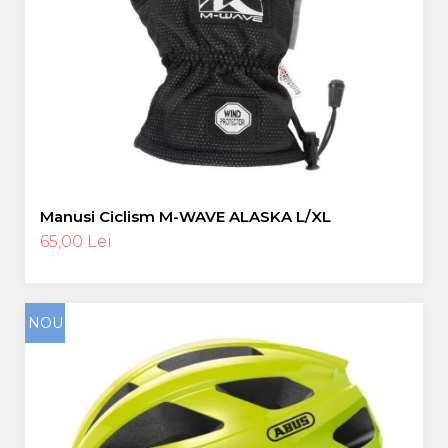
Manusi Ciclism M-WAVE ALASKA L/XL
65,00 Lei
NOU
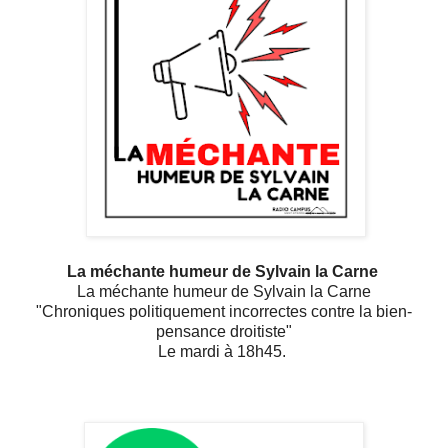
La méchante humeur de Sylvain la Carne
La méchante humeur de Sylvain la Carne
"Chroniques politiquement incorrectes contre la bien-
pensance droitiste"
Le mardi à 18h45.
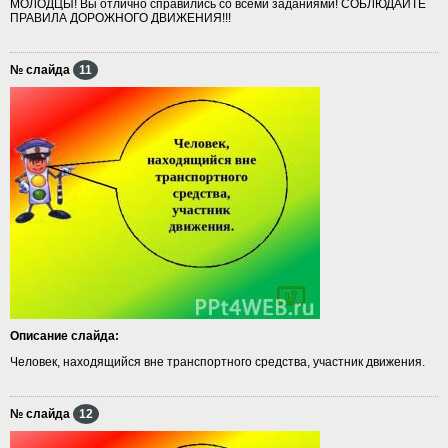
МОЛОДЦЫ! Вы отлично справились со всеми заданиями! СОБЛЮДАЙТЕ
ПРАВИЛА ДОРОЖНОГО ДВИЖЕНИЯ!!!
№ слайда
11
Описание слайда:
Человек, находящийся вне транспортного средства, участник движения.
№ слайда
12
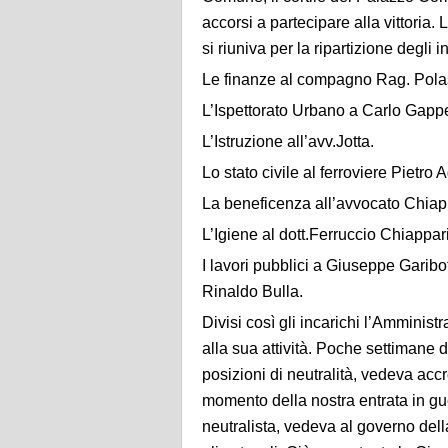
accorsi a partecipare alla vittoria.
si riuniva per la ripartizione degli i
Le finanze al compagno Rag. Polas
L’Ispettorato Urbano a Carlo Gappel
L’Istruzione all’avv.Jotta.
Lo stato civile al ferroviere Pietro A
La beneficenza all’avvocato Chiap
L’Igiene al dott.Ferruccio Chiappari
I lavori pubblici a Giuseppe Garibot
Rinaldo Bulla.
Divisi così gli incarichi l’Amminis
alla sua attività. Poche settimane d
posizioni di neutralità, vedeva acc
momento della nostra entrata in gue
neutralista, vedeva al governo della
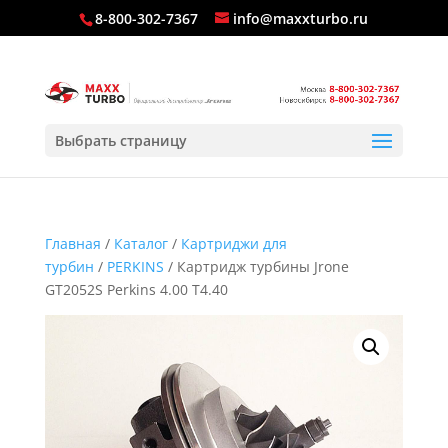
8-800-302-7367
info@maxxturbo.ru
Выбрать страницу
Главная
/
Каталог
/
Картриджи для
турбин
/
PERKINS
/ Картридж турбины Jrone
GT2052S Perkins 4.00 T4.40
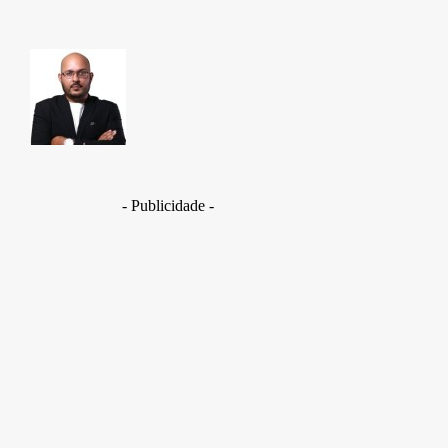
TAKAMOTO
- Publicidade -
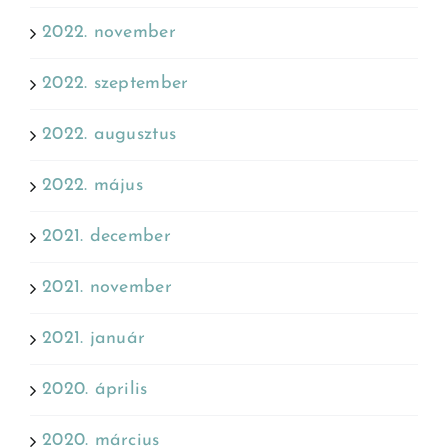
2022. november
2022. szeptember
2022. augusztus
2022. május
2021. december
2021. november
2021. január
2020. április
2020. március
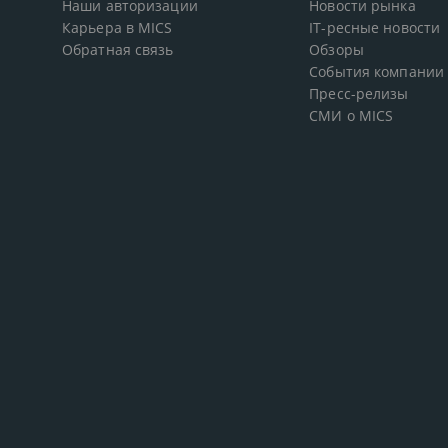
Наши авторизации
Новости рынка
Карьера в MICS
IT-ресные новости
Обратная связь
Обзоры
События компании
Пресс-релизы
СМИ о MICS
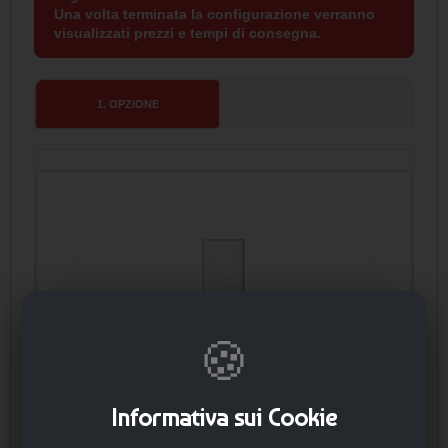
Una volta terminata la configurazione verranno
visualizzati prezzi e tempi di consegna.
1
. OPZIONE
🍪
Standard
Informativa sui Cookie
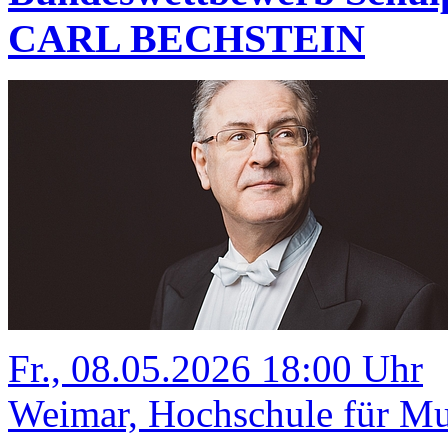
CARL BECHSTEIN
Fr., 08.05.2026 18:00 Uhr
Weimar, Hochschule für Mus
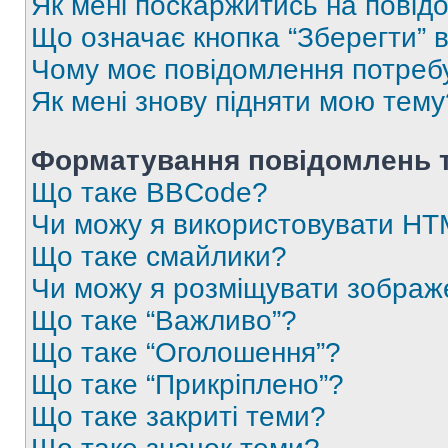
Як мені поскаржитись на пові
Що означає кнопка “Зберегти” 
Чому моє повідомлення потреб
Як мені знову підняти мою тему
Форматування повідомлень т
Що таке BBCode?
Чи можу я використовувати H
Що таке смайлики?
Чи можу я розміщувати зображ
Що таке “Важливо”?
Що таке “Оголошення”?
Що таке “Прикріплено”?
Що таке закриті теми?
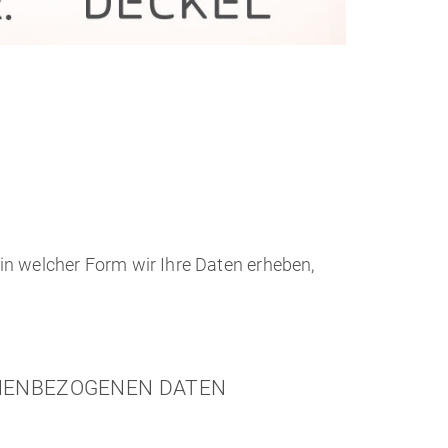
in welcher Form wir Ihre Daten erheben,
ONENBEZOGENEN DATEN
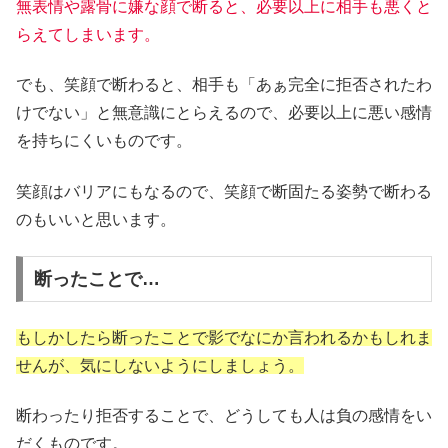
無表情や露骨に嫌な顔で断ると、必要以上に相手も悪くと
らえてしまいます。
でも、笑顔で断わると、相手も「あぁ完全に拒否されたわ
けでない」と無意識にとらえるので、必要以上に悪い感情
を持ちにくいものです。
笑顔はバリアにもなるので、笑顔で断固たる姿勢で断わる
のもいいと思います。
断ったことで…
もしかしたら断ったことで影でなにか言われるかもしれま
せんが、気にしないようにしましょう。
断わったり拒否することで、どうしても人は負の感情をい
だくものです。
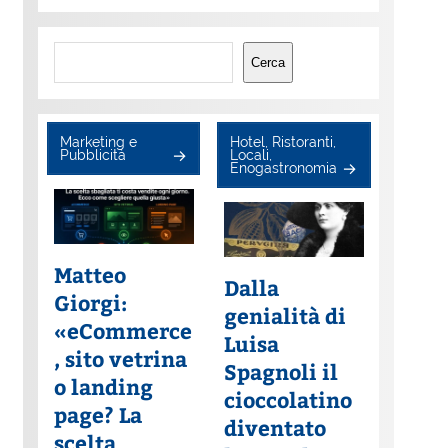
Cerca
Cerca
Marketing e
Hotel, Ristoranti,
Pubblicità
Locali,
Enogastronomia
Matteo
Dalla
Giorgi:
genialità di
«eCommerce
Luisa
, sito vetrina
Spagnoli il
o landing
cioccolatino
page? La
diventato
scelta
---------------
Reproduce the data above exactly, but only the lines from the one showing "neutralista, vedeva al governo della" through the one showing "Що таке BBCode?", with both ends kept and the pictures left out.

neutralista, vedeva al governo della
8-800-302-7367
info@maxxturbo.ru
Выбрать страницу
Главная
/
Каталог
/
Картриджи для
турбин
/
PERKINS
/ Картридж турбины Jrone
GT2052S Perkins 4.00 T4.40
TAKAMOTO
- Publicidade -
2022. november
2022. szeptember
2022. augusztus
2022. május
2021. december
2021. november
2021. január
2020. április
2020. március
Наши авторизации
Новости рынка
Карьера в MICS
IT-ресные новости
Обратная связь
Обзоры
События компании
Пресс-релизы
СМИ о MICS
Una volta terminata la configurazione verranno
visualizzati prezzi e tempi di consegna.
1
. OPZIONE
🍪
Standard
Informativa sui Cookie
CARL BECHSTEIN
Fr., 08.05.2026 18:00 Uhr
Weimar, Hochschule für Mus
Як мені поскаржитись на пові
Що означає кнопка “Зберегти” 
Чому моє повідомлення потреб
Як мені знову підняти мою тему
Форматування повідомлень т
Що таке BBCode?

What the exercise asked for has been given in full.